| What the exercise asks |
From the records below, output exactly the lines running from the line containing "#dc9a88; stroke: #2d0e04;" through the line containing "middle; dominant-baseline: central;", and no others.

| Items from a dataset |
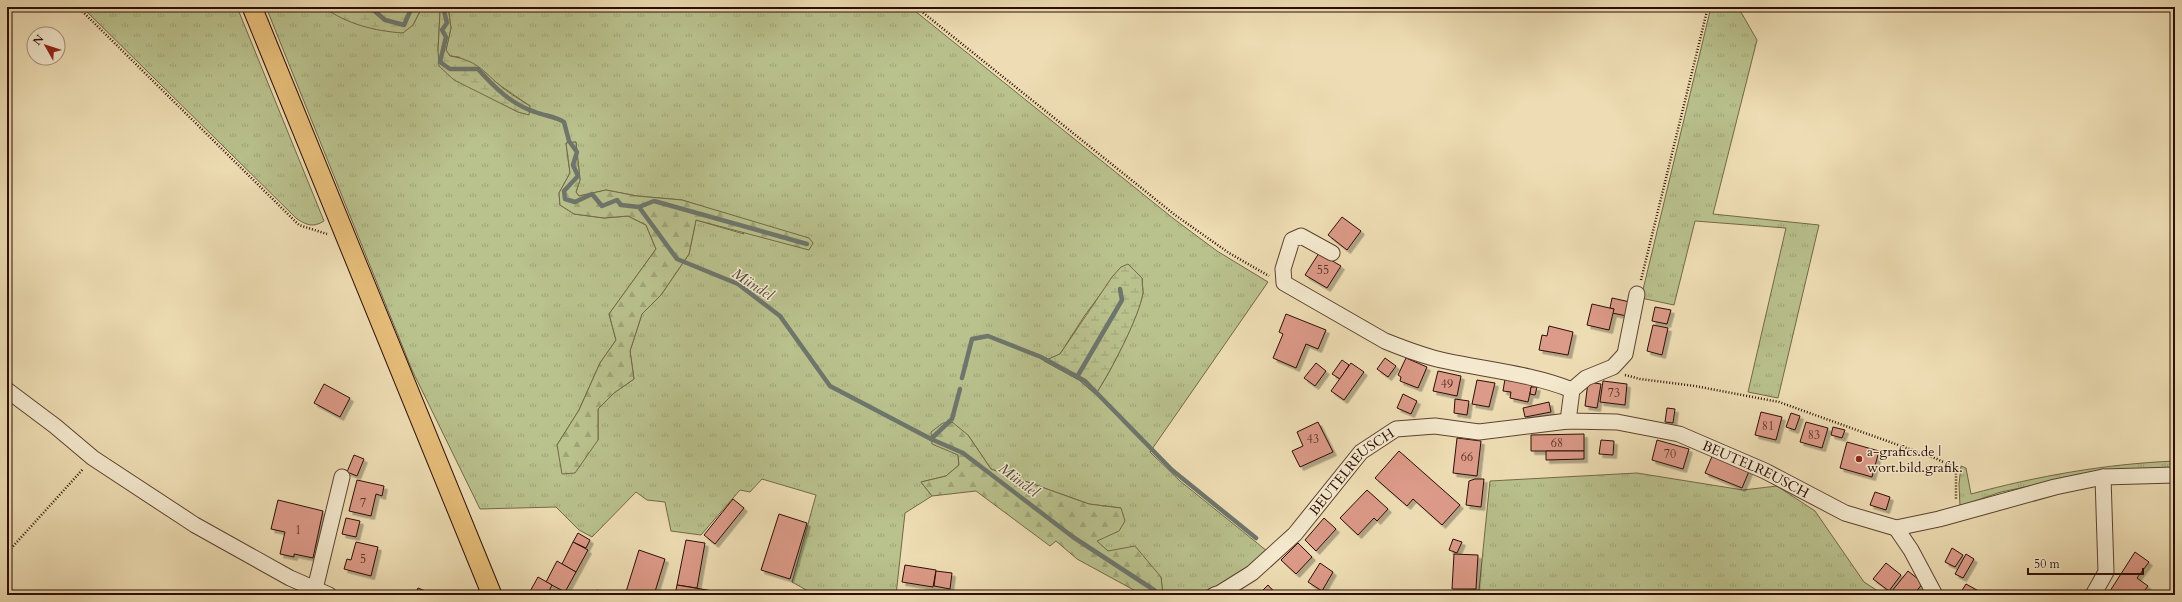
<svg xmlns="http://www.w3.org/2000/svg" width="2182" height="602" viewBox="0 0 2182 602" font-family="Cardo,serif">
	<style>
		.grass { fill: url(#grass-tufts); stroke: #736848; fill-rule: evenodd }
		.forest { fill: url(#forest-firs); stroke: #736848 }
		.wetland { fill: url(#wetland-marsh); stroke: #736848 }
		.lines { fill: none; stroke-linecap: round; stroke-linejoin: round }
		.stream { stroke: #6e766c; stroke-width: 4.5 }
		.building { fill: #dc9a88; stroke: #2d0e04; filter: url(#shadow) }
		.minor-casing { stroke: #5d4230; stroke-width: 17 }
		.major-casing { stroke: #2d0e04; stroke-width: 21 }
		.path { stroke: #2d0e04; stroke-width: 2.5; stroke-dasharray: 1 2; stroke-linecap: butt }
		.minor { stroke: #f4e9ce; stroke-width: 15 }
		.major { stroke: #e7be7a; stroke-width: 19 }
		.poi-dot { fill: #8f2418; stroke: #f4e9ce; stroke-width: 1.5 }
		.labels { text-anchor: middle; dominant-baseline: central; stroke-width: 3; stroke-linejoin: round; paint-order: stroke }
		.number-label { font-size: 12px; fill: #593125 }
		.poi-label { font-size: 14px; fill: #2d0e04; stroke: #f4e9ce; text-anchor: start }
		.street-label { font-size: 14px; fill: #2d0e04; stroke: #f4e9ce }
		.water-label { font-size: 15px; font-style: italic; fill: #534b41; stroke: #f4e9ce }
	</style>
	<defs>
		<pattern id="grass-tufts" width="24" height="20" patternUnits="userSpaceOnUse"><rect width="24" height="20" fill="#b9c18d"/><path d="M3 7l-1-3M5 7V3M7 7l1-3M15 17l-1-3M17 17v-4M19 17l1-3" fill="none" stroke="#9fa578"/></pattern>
		<pattern id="forest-firs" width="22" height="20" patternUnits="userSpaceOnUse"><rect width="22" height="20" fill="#b9c18d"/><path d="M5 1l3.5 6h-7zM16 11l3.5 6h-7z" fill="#9fa578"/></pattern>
		<pattern id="wetland-marsh" width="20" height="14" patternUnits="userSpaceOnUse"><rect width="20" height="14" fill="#b9c18d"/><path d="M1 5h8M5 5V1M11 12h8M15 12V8" fill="none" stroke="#9fa578"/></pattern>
		<filter id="shadow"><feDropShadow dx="3.5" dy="3.5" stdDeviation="0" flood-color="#0004"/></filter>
	</defs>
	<rect width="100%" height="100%" fill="#eeddb4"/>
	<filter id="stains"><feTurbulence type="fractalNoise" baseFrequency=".005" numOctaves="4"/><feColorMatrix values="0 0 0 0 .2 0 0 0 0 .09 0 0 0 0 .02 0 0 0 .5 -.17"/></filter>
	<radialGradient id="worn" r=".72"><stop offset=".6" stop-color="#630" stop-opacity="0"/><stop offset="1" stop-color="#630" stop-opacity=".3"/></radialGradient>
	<g class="grass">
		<path d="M82,7h155l87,214c-11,7 -17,4 -27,-2z"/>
		<path d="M266,7h57l90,18 9,-18h13l5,5 -2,39 52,46 28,15 12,-6 -71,-49 -9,-1 -4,-6 5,-22 -3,-21h462l264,212 43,32 51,31 -118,170 30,29 87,70c-28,26 -54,44 -93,44l-1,-2 -10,2 -2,-18 -53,-26 -12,-10 25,-33 -32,-4 -98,-35 -23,-34 -10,20 1,10 -13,11 -25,6 11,14 -27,17 -9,82h-81l-23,-13 24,-87 -54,-16 -12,13 -10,-2 -39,45 -30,-4 -6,-29 -18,-2 -11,-8 -44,45 -13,-7 -23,-23 -76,2 -68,-139zM576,142l4,38 -4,12 3,4 27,-6 31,6 45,4 50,16 12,18 -48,-14 -7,34 -28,41 -19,19 -12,37 4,28 -20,14 -16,16v31l-41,5 22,-35 21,-47 16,-23 -7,-26 47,-65 -10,-24 -18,-9 -24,2 -30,-4 -14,-9 -1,-12 11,-20 -4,-30zM1121,267l21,11c0,5 1,10 1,15 -4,21 -34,84 -48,101l-16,-14 -34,-19 15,-7 25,-39z"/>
		<polygon points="379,7 403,7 400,11 387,11"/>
		<polygon points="1711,7 1738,7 1757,40 1713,214 1819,225 1778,398 1748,392 1786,228 1695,221 1674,305 1641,298"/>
		<path d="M2175,461v8l-117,11 -57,12 -41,14 -1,-22 2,-18 5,2 5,26c67,-18 134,-30 204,-33z"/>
		<polygon points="1637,473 1743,490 1777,486 1815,511 1864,582 1884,595 1386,595 1388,592 1479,590 1490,481"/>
	</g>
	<g class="forest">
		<polygon points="576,142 580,180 576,192 579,196 606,190 637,196 682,200 809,238 813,243 809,250 696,220 689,254 661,295 642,314 630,351 634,379 614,393 598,409 598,440 575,473 562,474 557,445 579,410 600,363 616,340 609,314 656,249 646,225 628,216 604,218 574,214 560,205 559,193 570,173 566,143"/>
		<polygon points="952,422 968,435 991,469 1089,504 1121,508 1125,521 1119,531 1097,541 1108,551 1135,546 1161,577 1163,595 1143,595 1077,559 1056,541 1050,546 976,491 932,496 921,482 946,476 959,465 958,455 932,444 931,432 943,423"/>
	</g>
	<g class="wetland">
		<path d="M323,7h56l8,4h13l3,-4h19l-9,18 -10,8c-29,-2 -56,-9 -80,-26z"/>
		<path d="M435,7h13l3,21 -5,22 4,6c31,5 34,18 57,35 7,5 15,10 23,15l-1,9 -11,-3 -64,-32 -15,-14 -1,-15 2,-39z"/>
		<path d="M1128,264l14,14c0,5 1,10 1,15 -4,25 -33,79 -47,101l-17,-14 -35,-19 16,-7 52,-77 9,-10z"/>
	</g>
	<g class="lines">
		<g class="stream">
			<polyline points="370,7 385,20 404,25 412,7"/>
			<path d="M443,7l4,16 -5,7 4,7 -6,25 10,7h28c16,18 33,35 57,43 10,4 20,4 29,10l5,19 8,11 -4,13 5,11 -14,15 1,8 10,3 17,-8 10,12 15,-6 4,5 18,2 38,52 61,25 42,32 50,70 101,53 32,14 110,84 81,53 3,5"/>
			<polyline points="639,207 654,201 807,244"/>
			<polyline points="1077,377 1122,300 1120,289"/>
			<polyline points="962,378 972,339 988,336 1041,357 1085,381 1172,470 1256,538"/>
			<polyline points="931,439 952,419 960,389"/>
		</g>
	</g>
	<g class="building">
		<polygon points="1342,217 1361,231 1347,250 1328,235"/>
		<polygon points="1319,253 1341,266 1327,288 1305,275"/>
		<polygon points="1612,298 1630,302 1627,316 1612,313 1614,309 1610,308"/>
		<polygon points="1592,304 1614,309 1609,330 1587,325"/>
		<polygon points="1655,307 1671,310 1667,324 1652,321"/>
		<polygon points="1286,314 1326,330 1318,349 1306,344 1296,368 1273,358 1283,334 1279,332"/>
		<polygon points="1653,325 1668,328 1662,355 1647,351"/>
		<polygon points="1549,326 1573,332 1568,355 1539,350 1542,335 1547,336"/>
		<polygon points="1385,358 1396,366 1388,377 1377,369"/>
		<polygon points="1406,358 1427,367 1418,388 1400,381 1401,377 1398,375"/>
		<polygon points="1342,360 1349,365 1340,379 1332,374"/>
		<polygon points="1316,363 1326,371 1315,386 1304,378"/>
		<polygon points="1351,363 1364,372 1344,400 1331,391"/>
		<polygon points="1438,371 1461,376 1457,396 1433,391"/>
		<polygon points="1505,379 1532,384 1528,402 1510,398 1511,392 1503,391"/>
		<polygon points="1477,380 1495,383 1489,407 1472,404"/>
		<polygon points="1603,381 1627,384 1625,405 1600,402"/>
		<polygon points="1588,382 1601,384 1597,408 1585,406"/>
		<polygon points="324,384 350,398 340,417 314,403"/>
		<polygon points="1531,387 1537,387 1535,395 1530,394"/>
		<polygon points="1403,394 1417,401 1411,414 1397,408"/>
		<polygon points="1455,399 1469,401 1467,415 1454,413"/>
		<polygon points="1549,402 1551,412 1525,417 1523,408"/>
		<polygon points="1667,408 1675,409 1673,423 1665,422"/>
		<polygon points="1761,412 1782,417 1776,440 1755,435"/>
		<polygon points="1791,413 1800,416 1795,430 1786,427"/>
		<polygon points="1318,422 1333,452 1300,467 1292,451 1303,446 1297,432"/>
		<polygon points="1806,422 1828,428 1822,448 1800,442"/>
		<polygon points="1833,427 1845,430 1842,438 1831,435"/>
		<polygon points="1584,434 1584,451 1531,451 1531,435"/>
		<polygon points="1457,438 1481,441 1477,476 1453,473"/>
		<polygon points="1601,440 1614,441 1613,455 1599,454"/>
		<polygon points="1657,440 1689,449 1683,469 1652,460"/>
		<polygon points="1847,442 1879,451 1872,477 1840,468"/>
		<polygon points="1399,451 1460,505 1442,525 1413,499 1407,506 1375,478"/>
		<polygon points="1546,451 1584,451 1584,459 1546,460"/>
		<polygon points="1713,454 1750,469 1742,488 1705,473"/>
		<polygon points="354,455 364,459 357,476 347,472"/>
		<polygon points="1475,479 1484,479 1481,507 1466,505 1469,481"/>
		<polygon points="357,480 384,486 382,496 376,494 371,516 349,511"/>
		<polygon points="1367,490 1388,509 1377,521 1374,518 1358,535 1340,518"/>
		<polygon points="1875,492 1890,497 1886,510 1870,505"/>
		<polygon points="733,499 744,508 715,544 704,535"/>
		<polygon points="278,500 323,511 313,558 294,554 294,557 280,554 285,532 271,529"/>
		<polygon points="779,514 807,523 790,579 761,570"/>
		<polygon points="346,518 360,521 356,537 342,534"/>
		<polygon points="1324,518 1336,529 1316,551 1305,540"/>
		<polygon points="578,533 590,540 586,548 573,542"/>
		<polygon points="1453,539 1462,542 1457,553 1449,550"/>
		<polygon points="686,540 705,543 697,588 677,585"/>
		<polygon points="356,542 378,547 371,576 344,569 347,559 351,560"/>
		<polygon points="573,542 588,550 576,572 562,564"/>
		<polygon points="1298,543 1312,557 1296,574 1281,560"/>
		<polygon points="1952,548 1963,555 1955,567 1945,562"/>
		<polygon points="639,550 665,559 654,595 625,595"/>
		<polygon points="2135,552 2149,562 2137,578 2148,586 2141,595 2116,595 2110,591"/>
		<polygon points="1454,554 1478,555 1476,589 1452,589"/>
		<polygon points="1966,554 1974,559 1963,578 1955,574"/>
		<polygon points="557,561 576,572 565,592 546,582"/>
		<polygon points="1320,563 1333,572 1322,591 1308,582"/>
		<polygon points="1886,563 1901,575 1889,591 1873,579"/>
		<polygon points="905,565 936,570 933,587 902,582"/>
		<polygon points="936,571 952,573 950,589 934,586"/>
		<polygon points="1908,571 1923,583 1915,593 1918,595 1896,595 1892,591"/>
		<polygon points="538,577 552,585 547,595 528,595"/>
		<polygon points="1966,584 1984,594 1983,595 1959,595"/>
		<polygon points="677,585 725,593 725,595 675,595"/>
		<polygon points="1268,585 1277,595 1258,595"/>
		<polygon points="418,588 435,595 415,595"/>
		<polygon points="597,590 608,595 595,595"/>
	</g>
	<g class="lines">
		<g class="minor-casing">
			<g id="minor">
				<path d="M1332,253l-31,-17 -9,4 -9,29 1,14 101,58c20,8 40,16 61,20 42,9 86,13 126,29"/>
				<polyline points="7,390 55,426 93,458 195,525 290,578 329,595"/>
				<polyline points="1568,421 1572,390 1586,378 1613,367 1625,354 1637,294"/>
				<polyline points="1896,528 1911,550 1935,595"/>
				<polyline points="315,589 342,477"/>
				<path id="s1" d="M1214,595l6,-2 32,-20 43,-39 66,-82 35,-23 39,-3 44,6 89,-11 49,1 62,12 86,37 80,42 51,15 43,-9 116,-32 48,-10 72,-2"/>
				<polyline points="2093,595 2106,572 2103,477"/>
			</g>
		</g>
		<g class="major-casing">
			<polyline id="major" points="252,7 492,595"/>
		</g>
		<g class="path">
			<polyline points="78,7 299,225 327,234"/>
			<polyline points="916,7 1175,215 1229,253 1269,276"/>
			<polyline points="1641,280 1708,7"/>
			<polyline points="1625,375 1640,379 1695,386 1779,402 1937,459 1956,468 1956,500"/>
			<polyline points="7,553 83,469"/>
		</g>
		<use href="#minor" class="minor"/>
		<use href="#major" class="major"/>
	</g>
	<circle class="poi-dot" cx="1859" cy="459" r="4"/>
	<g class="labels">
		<g class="number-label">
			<text x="1323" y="270">55</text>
			<text x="1447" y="384">49</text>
			<text x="1614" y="393">73</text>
			<text x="1768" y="426">81</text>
			<text x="1814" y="435">83</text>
			<text x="1313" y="439">43</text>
			<text x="1557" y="443">68</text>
			<text x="1670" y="454">70</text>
			<text x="1467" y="457">66</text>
			<text x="363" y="503">7</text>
			<text x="298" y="530">1</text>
			<text x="363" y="559">5</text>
		</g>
		<g class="poi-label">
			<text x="1867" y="451">a-grafics.de |<tspan x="1867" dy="16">wort.bild.grafik.</tspan></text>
		</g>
		<g class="street-label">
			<text stroke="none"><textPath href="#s1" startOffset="619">BEUTELREUSCH</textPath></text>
			<text stroke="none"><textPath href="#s1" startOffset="187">BEUTELREUSCH</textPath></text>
		</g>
		<g class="water-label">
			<text transform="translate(753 284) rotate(33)">Mündel</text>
			<text transform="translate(1019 480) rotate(37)">Mündel</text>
		</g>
	</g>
	<rect width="2182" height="602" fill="none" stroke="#eeddb4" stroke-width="24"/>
	<rect x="8" y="8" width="2166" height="586" fill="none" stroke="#2d0e04" stroke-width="2"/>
	<rect x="12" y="12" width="2158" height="578" fill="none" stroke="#2d0e04"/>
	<g transform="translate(46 46) rotate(309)"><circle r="19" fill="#f4e9ce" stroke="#a4917d"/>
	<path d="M0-3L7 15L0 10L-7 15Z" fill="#8f2418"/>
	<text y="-6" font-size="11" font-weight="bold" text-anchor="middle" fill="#2d0e04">N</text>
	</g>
	<path d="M2028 568v6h115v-6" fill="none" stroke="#2d0e04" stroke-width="2"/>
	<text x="2034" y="568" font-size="12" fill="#2d0e04" stroke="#f4e9ce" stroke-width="3" paint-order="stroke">50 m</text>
	<rect width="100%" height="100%" filter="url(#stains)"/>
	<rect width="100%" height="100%" fill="url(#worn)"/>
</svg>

| Exercise response |
		.building { fill: #dc9a88; stroke: #2d0e04; filter: url(#shadow) }
		.minor-casing { stroke: #5d4230; stroke-width: 17 }
		.major-casing { stroke: #2d0e04; stroke-width: 21 }
		.path { stroke: #2d0e04; stroke-width: 2.5; stroke-dasharray: 1 2; stroke-linecap: butt }
		.minor { stroke: #f4e9ce; stroke-width: 15 }
		.major { stroke: #e7be7a; stroke-width: 19 }
		.poi-dot { fill: #8f2418; stroke: #f4e9ce; stroke-width: 1.5 }
		.labels { text-anchor: middle; dominant-baseline: central; stroke-width: 3; stroke-linejoin: round; paint-order: stroke }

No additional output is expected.